Expect More Ontario Gaming Growth Through 2022
No one is booking any celebratory parades just yet, but those Q2 numbers have the people at the Canadian Gaming Association feeling bullish about gambling in Ontario, looking for other provinces to follow Ontario’s regulatory model.
Ontario Seeing Significant Growth
According to iGaming Ontario — which works in collaboration with the province’s regulator, the Alcohol and Gaming Commission of Ontario, and the provincial government, to administer legal igaming in the province — total wagers through Sept. 30 were $6.04 billion, with total gaming revenue at $267 million.
That’s a 48% and 65% increase, respectively, from Q1 numbers through June 30. There were 628,000 active player accounts and an average monthly spend of $142 through Sept. 30. There are currently 25 operators and 44 active websites in the province.
Those numbers do not include results from the province’s Ontario Lottery and Gaming Corporation, which the industry is waiting on. A spokesperson from OLG said they’re waiting for their Annual Report to be tabled at Queen’s Park, where the Legislative Assembly of Ontario is based, then they can post the numbers.
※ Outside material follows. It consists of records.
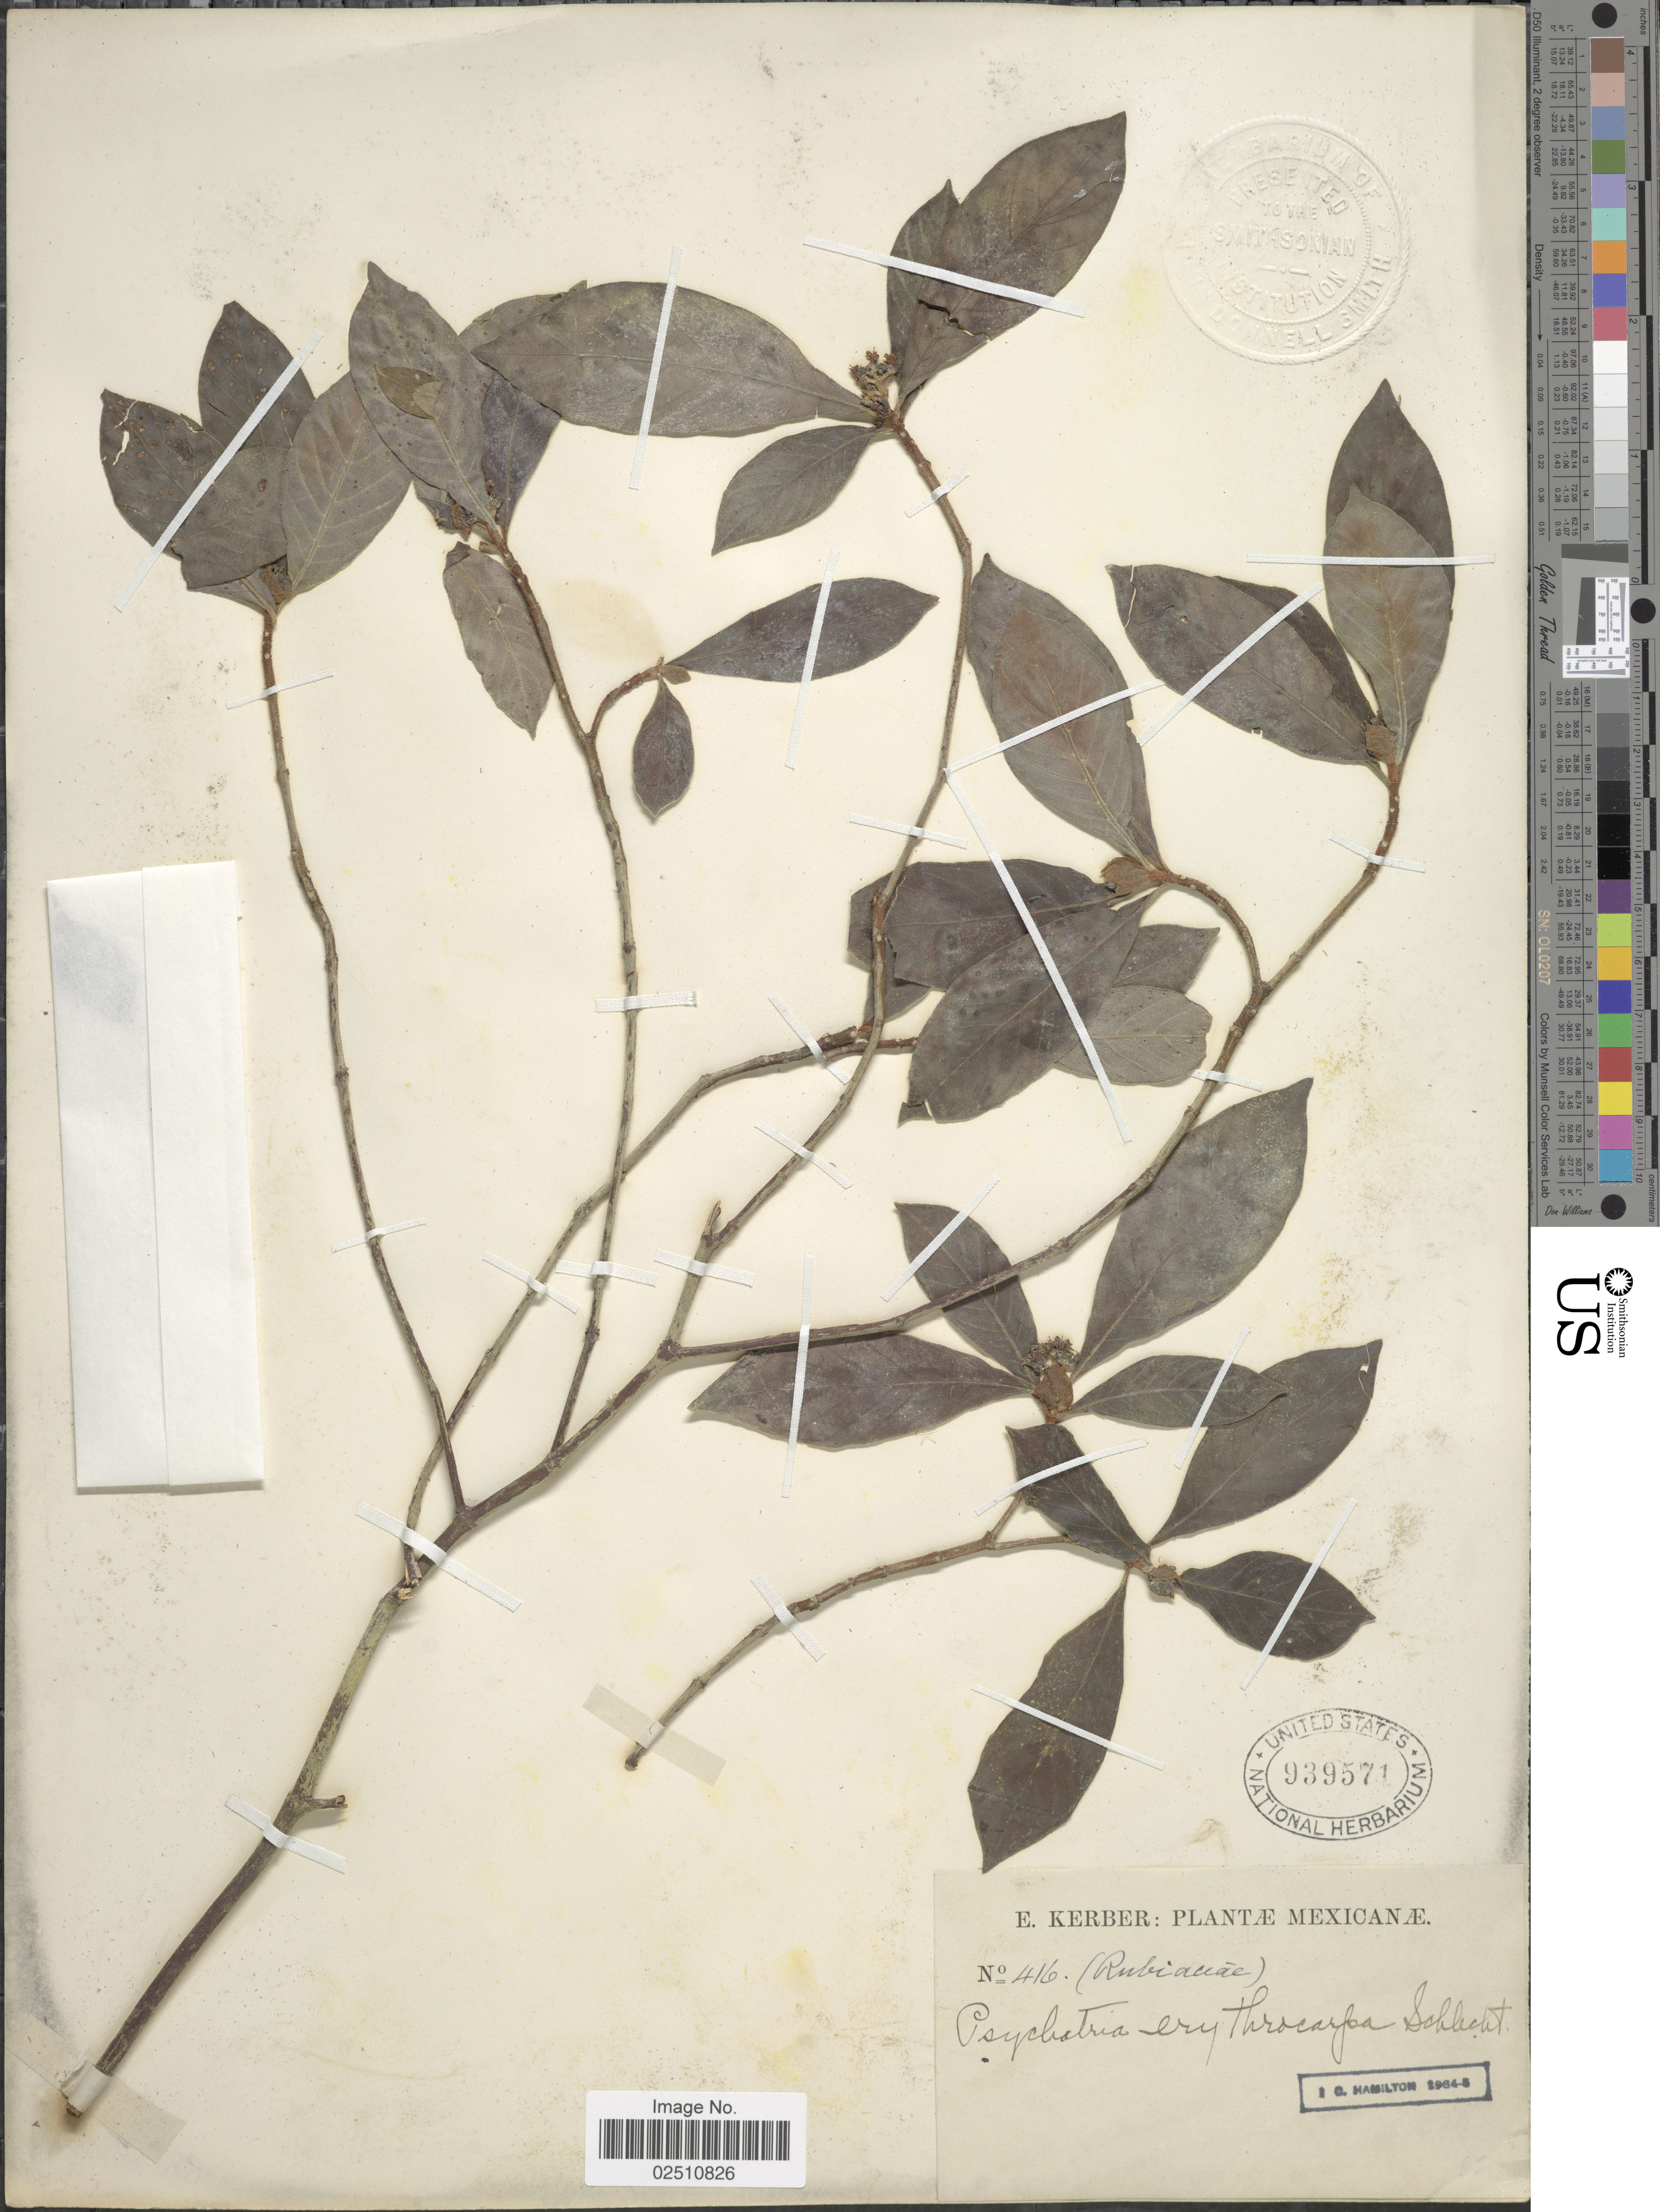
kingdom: Plantae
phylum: Tracheophyta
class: Magnoliopsida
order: Gentianales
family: Rubiaceae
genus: Psychotria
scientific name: Psychotria erythrocarpa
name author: Schltdl.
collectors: E. Kerber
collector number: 416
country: Mexico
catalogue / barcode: US 939571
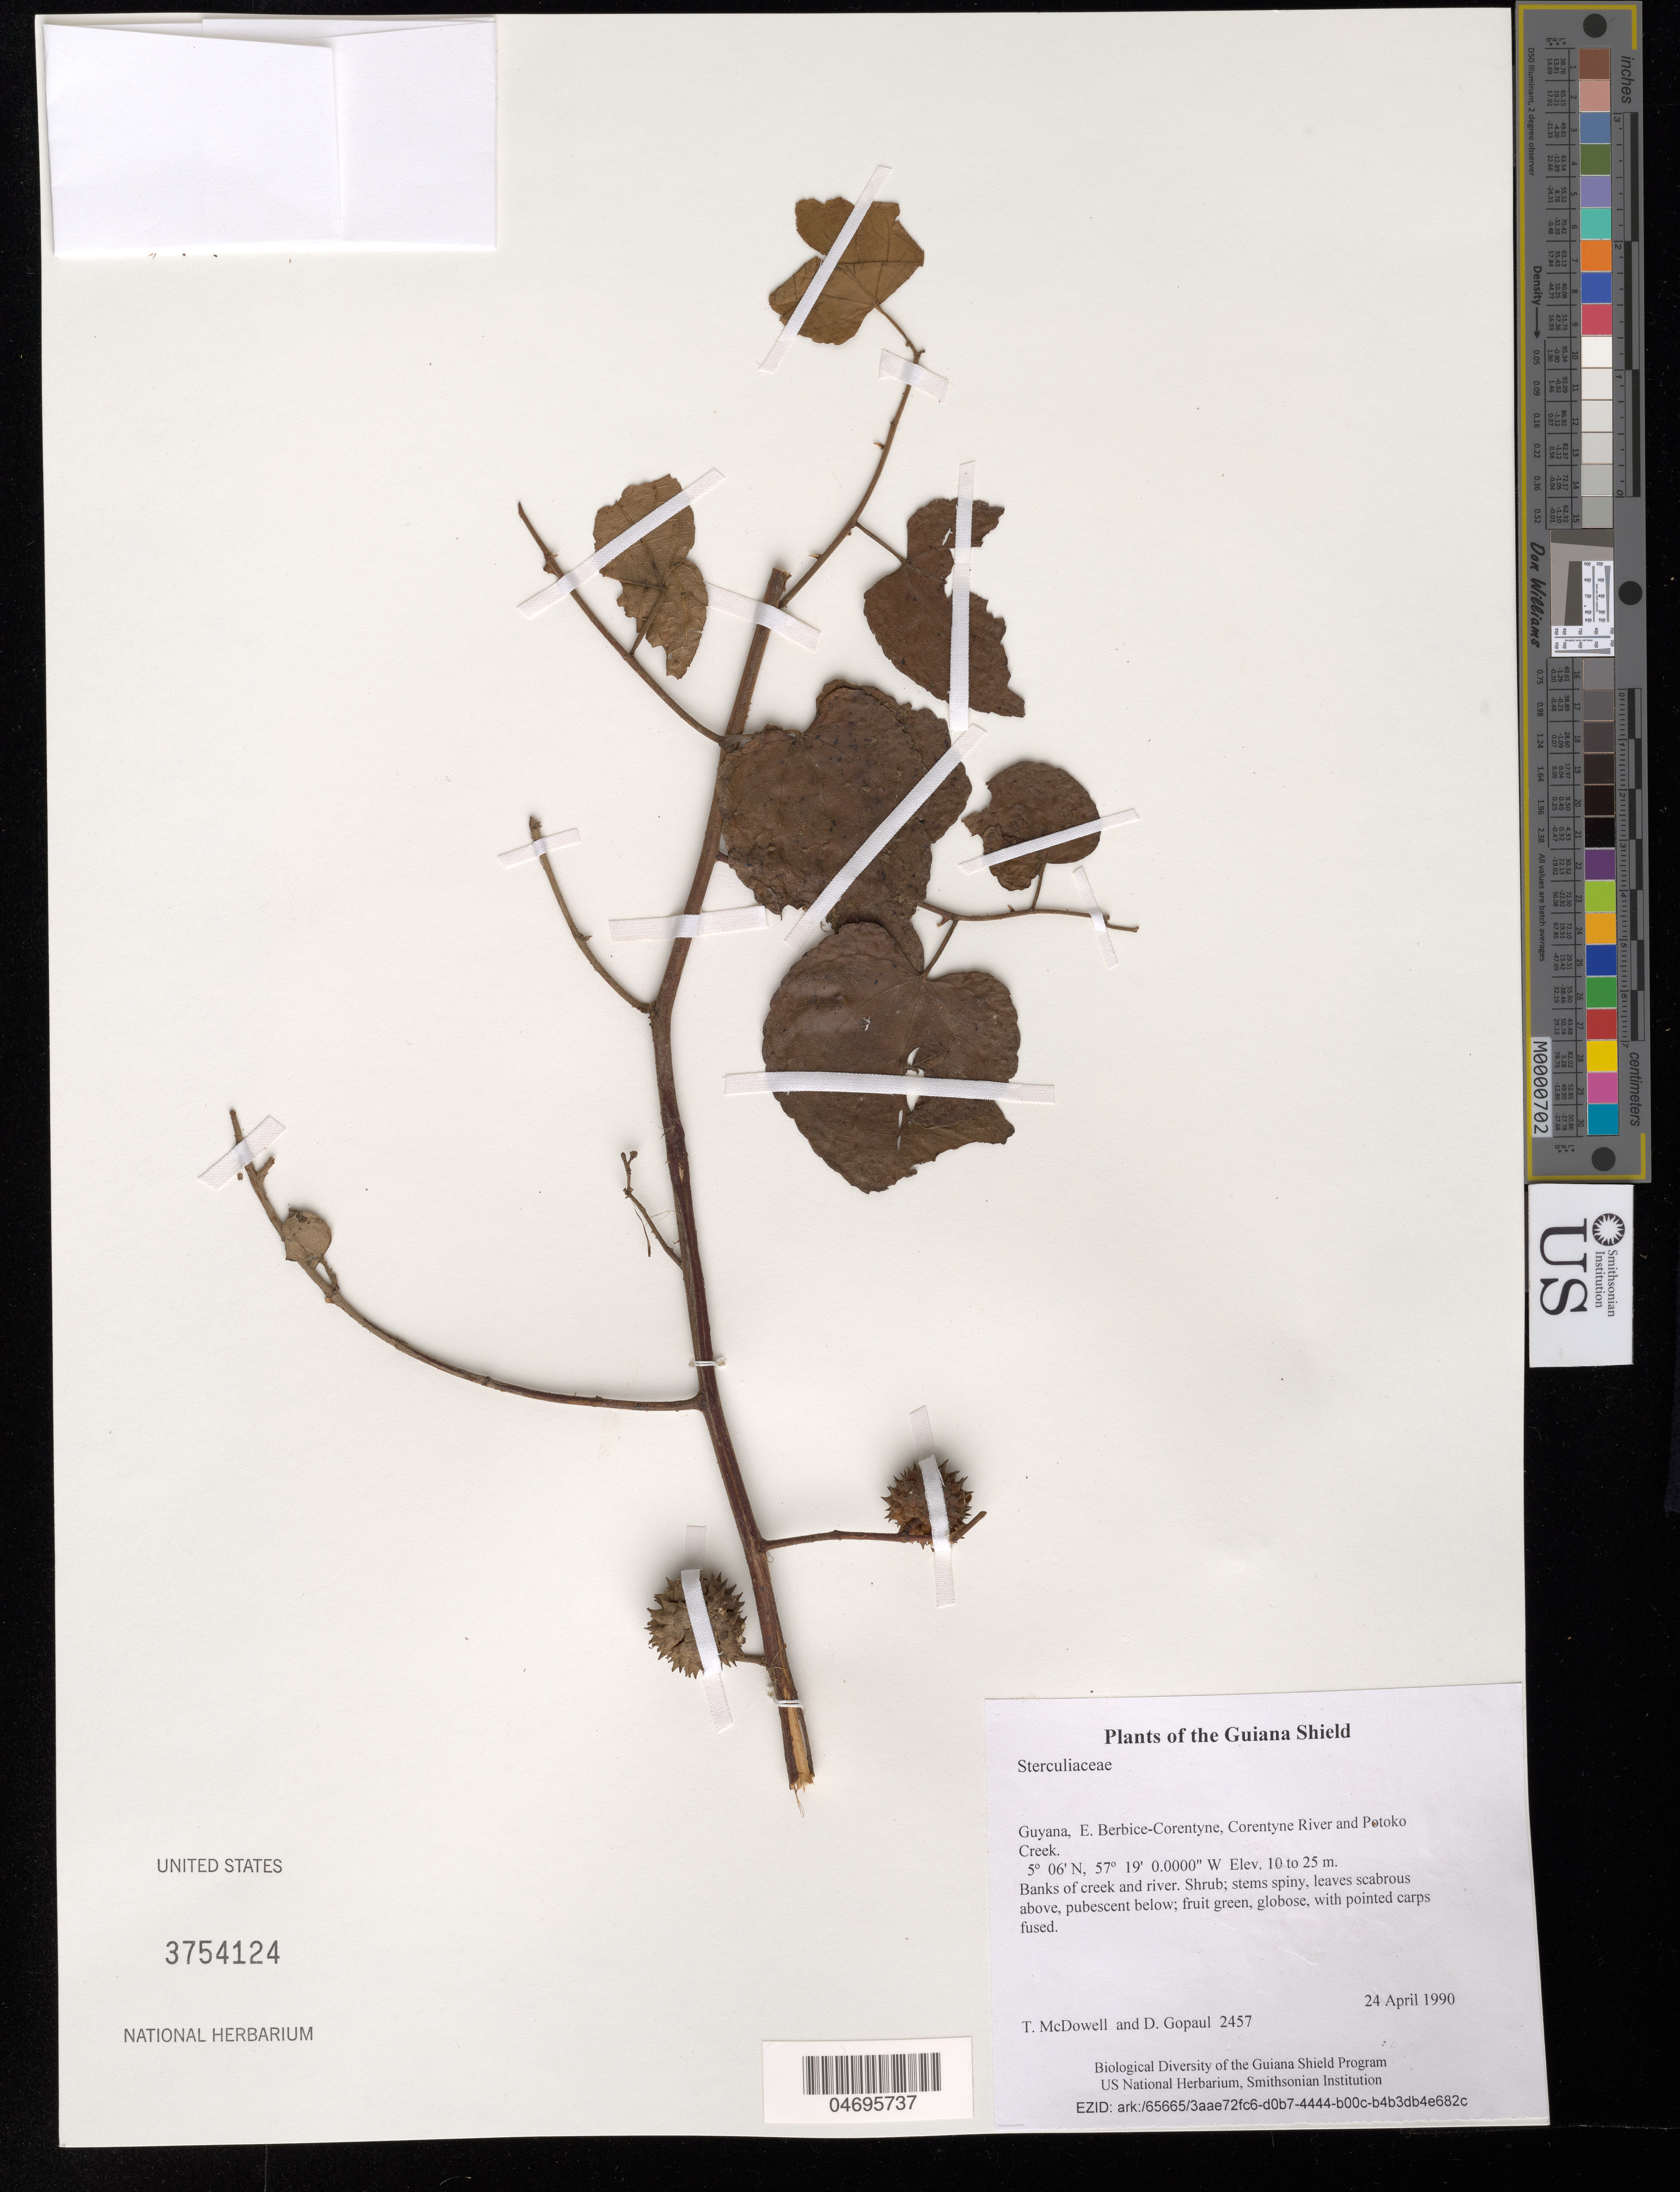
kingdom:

CGA president and CEO Paul Burns says, anecdotally, he has heard the OLG has “been doing well, and they’ve seen an increase, especially in their casino business. They have had some pretty significant partnerships on the sports side.”
The OLG has announced sports betting partnerships with the NHL and the NFL, among others, deals that include distribution rights to official logos and cross-promotions.
Burns said to expect to see continued growth through Q3 and Q4 as the Ontario market really sizes out.
“(Those numbers) were positive to see,” he said. “That’s good GGR on the chart, and when we factor in OLG numbers and other operators coming in we will have a better idea of what is going on.”
One impact on the summer month numbers was seeing PokerStars enter the market, Burns added.
Gray Markets Slowly Coming On Board
Things are going to get more interesting for those following Ontario over the next two weeks. When the market went live on April 4, many of the gray market operators who had been running offshore businesses for years were allowed some time to work their application processes with the AGCO and iGaming Ontario, and to get their licence.
Many are still in the queue, working with the regulator and iGO. Gray market operators must come into compliance by Oct. 31, or they risk having their registration refused, and the AGCO will take “appropriate regulatory action” against any operator that doesn’t meet the new standard.
At the recent G2E event in Las Vegas, iGaming Ontario Executive Director Martha Otton also spoke about the “tremendous amount of interest” in the Ontario market, which includes sports betting, casino games and Esports.
Burns says iGaming Ontario is “going to work hard to get people in as best they can but there’s been a six-month transition. There is a lot of people who never thought it would last this long. And the reality is (operators) had 13 months to apply, and a lot of companies waited until the very last day.”
Still, according to people like Burns, as more operators enter the fray, Ontario is well on course to be positioned as a “very strong North American market”, right up there with Michigan and New Jersey, a competitor to New York.
Other Canadian provinces, British Columbia in particular, are carefully looking at the Ontario model. Burns says he is hearing that the regulator in B.C. will have a conversation with the industry next year. There’s a lot of industry interest in Alberta and Quebec. Alberta has a new government leadership, and people are waiting to see who the new finance minister will be, to get a better sense of their direction regarding all this.
“I think what we want is for the provinces to begin a dialogue with the industry, just like Ontario did,” Burns said. “Listen, talk to everybody, the stakeholders within the gaming business, the land-based casino operators, online operators, talk to suppliers. It is very important that everybody be consulted, so they can learn and build a model that suits their market best. I don’t know if anybody will follow the Ontario model exactly.”
What is clear is that provincial jurisdictions don’t want the gray markets to continue, he added.
“It’s a mix of regulation and enforcement that will create a healthy market, protect consumers, offer good consumer choice,” he said. “Standing there and doing nothing is not an option anymore.”